## Extracted records

BEGIN

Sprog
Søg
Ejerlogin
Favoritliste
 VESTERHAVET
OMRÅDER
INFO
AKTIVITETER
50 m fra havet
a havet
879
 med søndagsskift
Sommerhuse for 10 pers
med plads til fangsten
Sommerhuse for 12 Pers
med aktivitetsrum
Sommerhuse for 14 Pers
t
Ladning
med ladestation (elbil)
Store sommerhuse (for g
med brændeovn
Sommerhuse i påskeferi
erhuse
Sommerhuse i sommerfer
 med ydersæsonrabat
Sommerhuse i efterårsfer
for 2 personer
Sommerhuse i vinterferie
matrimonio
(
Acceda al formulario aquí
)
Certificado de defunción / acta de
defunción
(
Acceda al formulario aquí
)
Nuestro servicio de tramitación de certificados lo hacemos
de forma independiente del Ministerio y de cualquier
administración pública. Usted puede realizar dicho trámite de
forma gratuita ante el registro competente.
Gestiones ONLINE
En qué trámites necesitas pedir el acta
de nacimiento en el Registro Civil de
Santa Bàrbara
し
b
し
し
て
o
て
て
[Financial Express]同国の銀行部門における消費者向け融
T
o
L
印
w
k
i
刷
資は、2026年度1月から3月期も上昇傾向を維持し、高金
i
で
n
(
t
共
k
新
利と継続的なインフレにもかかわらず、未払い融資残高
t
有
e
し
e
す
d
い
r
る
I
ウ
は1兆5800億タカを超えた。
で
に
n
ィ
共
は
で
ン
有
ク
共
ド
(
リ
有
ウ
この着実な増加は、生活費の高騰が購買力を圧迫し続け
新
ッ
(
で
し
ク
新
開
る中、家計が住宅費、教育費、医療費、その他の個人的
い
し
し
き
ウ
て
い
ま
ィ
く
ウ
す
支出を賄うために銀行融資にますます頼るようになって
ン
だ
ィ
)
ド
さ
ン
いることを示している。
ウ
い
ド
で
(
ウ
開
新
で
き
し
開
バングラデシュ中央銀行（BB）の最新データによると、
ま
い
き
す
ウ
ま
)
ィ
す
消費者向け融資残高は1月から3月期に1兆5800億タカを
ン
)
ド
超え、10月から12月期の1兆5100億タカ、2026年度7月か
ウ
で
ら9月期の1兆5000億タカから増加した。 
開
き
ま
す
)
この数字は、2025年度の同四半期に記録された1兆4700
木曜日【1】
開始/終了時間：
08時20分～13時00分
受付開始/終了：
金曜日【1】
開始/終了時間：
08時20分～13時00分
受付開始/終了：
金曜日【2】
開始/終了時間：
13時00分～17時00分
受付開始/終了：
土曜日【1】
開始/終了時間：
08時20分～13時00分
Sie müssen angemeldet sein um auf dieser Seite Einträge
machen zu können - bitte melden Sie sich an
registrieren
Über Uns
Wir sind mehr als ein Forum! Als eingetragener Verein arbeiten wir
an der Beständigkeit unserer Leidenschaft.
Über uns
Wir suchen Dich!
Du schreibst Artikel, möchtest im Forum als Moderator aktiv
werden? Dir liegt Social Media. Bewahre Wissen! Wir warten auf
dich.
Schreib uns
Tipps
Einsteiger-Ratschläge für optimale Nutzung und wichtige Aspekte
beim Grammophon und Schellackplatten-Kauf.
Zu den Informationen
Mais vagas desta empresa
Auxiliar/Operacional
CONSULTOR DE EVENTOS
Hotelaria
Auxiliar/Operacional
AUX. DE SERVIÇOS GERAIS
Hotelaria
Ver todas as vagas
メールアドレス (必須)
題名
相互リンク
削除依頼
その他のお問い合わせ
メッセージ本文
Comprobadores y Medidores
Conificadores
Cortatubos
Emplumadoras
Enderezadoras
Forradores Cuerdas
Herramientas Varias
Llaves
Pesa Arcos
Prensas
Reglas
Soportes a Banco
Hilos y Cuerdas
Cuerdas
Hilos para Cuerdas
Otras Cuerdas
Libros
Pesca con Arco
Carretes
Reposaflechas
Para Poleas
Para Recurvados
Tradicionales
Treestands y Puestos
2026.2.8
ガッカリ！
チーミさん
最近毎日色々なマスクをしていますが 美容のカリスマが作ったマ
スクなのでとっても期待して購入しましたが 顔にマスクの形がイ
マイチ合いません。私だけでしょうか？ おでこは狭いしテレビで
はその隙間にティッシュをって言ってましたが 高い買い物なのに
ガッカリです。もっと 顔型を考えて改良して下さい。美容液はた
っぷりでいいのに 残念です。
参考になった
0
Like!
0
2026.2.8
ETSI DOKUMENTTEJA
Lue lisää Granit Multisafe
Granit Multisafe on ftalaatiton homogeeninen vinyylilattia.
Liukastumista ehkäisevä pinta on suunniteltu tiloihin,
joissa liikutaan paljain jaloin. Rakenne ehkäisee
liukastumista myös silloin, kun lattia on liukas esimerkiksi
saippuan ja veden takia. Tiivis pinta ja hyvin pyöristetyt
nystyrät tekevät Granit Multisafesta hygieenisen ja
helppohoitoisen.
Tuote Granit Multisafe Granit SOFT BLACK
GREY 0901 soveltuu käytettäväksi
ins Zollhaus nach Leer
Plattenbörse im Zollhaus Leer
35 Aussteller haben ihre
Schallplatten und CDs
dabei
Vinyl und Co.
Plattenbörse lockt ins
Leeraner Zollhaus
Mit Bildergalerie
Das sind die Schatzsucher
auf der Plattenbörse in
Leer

END

## Problem
Copy the records out again word for word.

## Final answer
Sprog
Søg
Ejerlogin
Favoritliste
 VESTERHAVET
OMRÅDER
INFO
AKTIVITETER
50 m fra havet
a havet
879
 med søndagsskift
Sommerhuse for 10 pers
med plads til fangsten
Sommerhuse for 12 Pers
med aktivitetsrum
Sommerhuse for 14 Pers
t
Ladning
med ladestation (elbil)
Store sommerhuse (for g
med brændeovn
Sommerhuse i påskeferi
erhuse
Sommerhuse i sommerfer
 med ydersæsonrabat
Sommerhuse i efterårsfer
for 2 personer
Sommerhuse i vinterferie
matrimonio
(
Acceda al formulario aquí
)
Certificado de defunción / acta de
defunción
(
Acceda al formulario aquí
)
Nuestro servicio de tramitación de certificados lo hacemos
de forma independiente del Ministerio y de cualquier
administración pública. Usted puede realizar dicho trámite de
forma gratuita ante el registro competente.
Gestiones ONLINE
En qué trámites necesitas pedir el acta
de nacimiento en el Registro Civil de
Santa Bàrbara
し
b
し
し
て
o
て
て
[Financial Express]同国の銀行部門における消費者向け融
T
o
L
印
w
k
i
刷
資は、2026年度1月から3月期も上昇傾向を維持し、高金
i
で
n
(
t
共
k
新
利と継続的なインフレにもかかわらず、未払い融資残高
t
有
e
し
e
す
d
い
r
る
I
ウ
は1兆5800億タカを超えた。
で
に
n
ィ
共
は
で
ン
有
ク
共
ド
(
リ
有
ウ
この着実な増加は、生活費の高騰が購買力を圧迫し続け
新
ッ
(
で
し
ク
新
開
る中、家計が住宅費、教育費、医療費、その他の個人的
い
し
し
き
ウ
て
い
ま
ィ
く
ウ
す
支出を賄うために銀行融資にますます頼るようになって
ン
だ
ィ
)
ド
さ
ン
いることを示している。
ウ
い
ド
で
(
ウ
開
新
で
き
し
開
バングラデシュ中央銀行（BB）の最新データによると、
ま
い
き
す
ウ
ま
)
ィ
す
消費者向け融資残高は1月から3月期に1兆5800億タカを
ン
)
ド
超え、10月から12月期の1兆5100億タカ、2026年度7月か
ウ
で
ら9月期の1兆5000億タカから増加した。 
開
き
ま
す
)
この数字は、2025年度の同四半期に記録された1兆4700
木曜日【1】
開始/終了時間：
08時20分～13時00分
受付開始/終了：
金曜日【1】
開始/終了時間：
08時20分～13時00分
受付開始/終了：
金曜日【2】
開始/終了時間：
13時00分～17時00分
受付開始/終了：
土曜日【1】
開始/終了時間：
08時20分～13時00分
Sie müssen angemeldet sein um auf dieser Seite Einträge
machen zu können - bitte melden Sie sich an
registrieren
Über Uns
Wir sind mehr als ein Forum! Als eingetragener Verein arbeiten wir
an der Beständigkeit unserer Leidenschaft.
Über uns
Wir suchen Dich!
Du schreibst Artikel, möchtest im Forum als Moderator aktiv
werden? Dir liegt Social Media. Bewahre Wissen! Wir warten auf
dich.
Schreib uns
Tipps
Einsteiger-Ratschläge für optimale Nutzung und wichtige Aspekte
beim Grammophon und Schellackplatten-Kauf.
Zu den Informationen
Mais vagas desta empresa
Auxiliar/Operacional
CONSULTOR DE EVENTOS
Hotelaria
Auxiliar/Operacional
AUX. DE SERVIÇOS GERAIS
Hotelaria
Ver todas as vagas
メールアドレス (必須)
題名
相互リンク
削除依頼
その他のお問い合わせ
メッセージ本文
Comprobadores y Medidores
Conificadores
Cortatubos
Emplumadoras
Enderezadoras
Forradores Cuerdas
Herramientas Varias
Llaves
Pesa Arcos
Prensas
Reglas
Soportes a Banco
Hilos y Cuerdas
Cuerdas
Hilos para Cuerdas
Otras Cuerdas
Libros
Pesca con Arco
Carretes
Reposaflechas
Para Poleas
Para Recurvados
Tradicionales
Treestands y Puestos
2026.2.8
ガッカリ！
チーミさん
最近毎日色々なマスクをしていますが 美容のカリスマが作ったマ
スクなのでとっても期待して購入しましたが 顔にマスクの形がイ
マイチ合いません。私だけでしょうか？ おでこは狭いしテレビで
はその隙間にティッシュをって言ってましたが 高い買い物なのに
ガッカリです。もっと 顔型を考えて改良して下さい。美容液はた
っぷりでいいのに 残念です。
参考になった
0
Like!
0
2026.2.8
ETSI DOKUMENTTEJA
Lue lisää Granit Multisafe
Granit Multisafe on ftalaatiton homogeeninen vinyylilattia.
Liukastumista ehkäisevä pinta on suunniteltu tiloihin,
joissa liikutaan paljain jaloin. Rakenne ehkäisee
liukastumista myös silloin, kun lattia on liukas esimerkiksi
saippuan ja veden takia. Tiivis pinta ja hyvin pyöristetyt
nystyrät tekevät Granit Multisafesta hygieenisen ja
helppohoitoisen.
Tuote Granit Multisafe Granit SOFT BLACK
GREY 0901 soveltuu käytettäväksi
ins Zollhaus nach Leer
Plattenbörse im Zollhaus Leer
35 Aussteller haben ihre
Schallplatten und CDs
dabei
Vinyl und Co.
Plattenbörse lockt ins
Leeraner Zollhaus
Mit Bildergalerie
Das sind die Schatzsucher
auf der Plattenbörse in
Leer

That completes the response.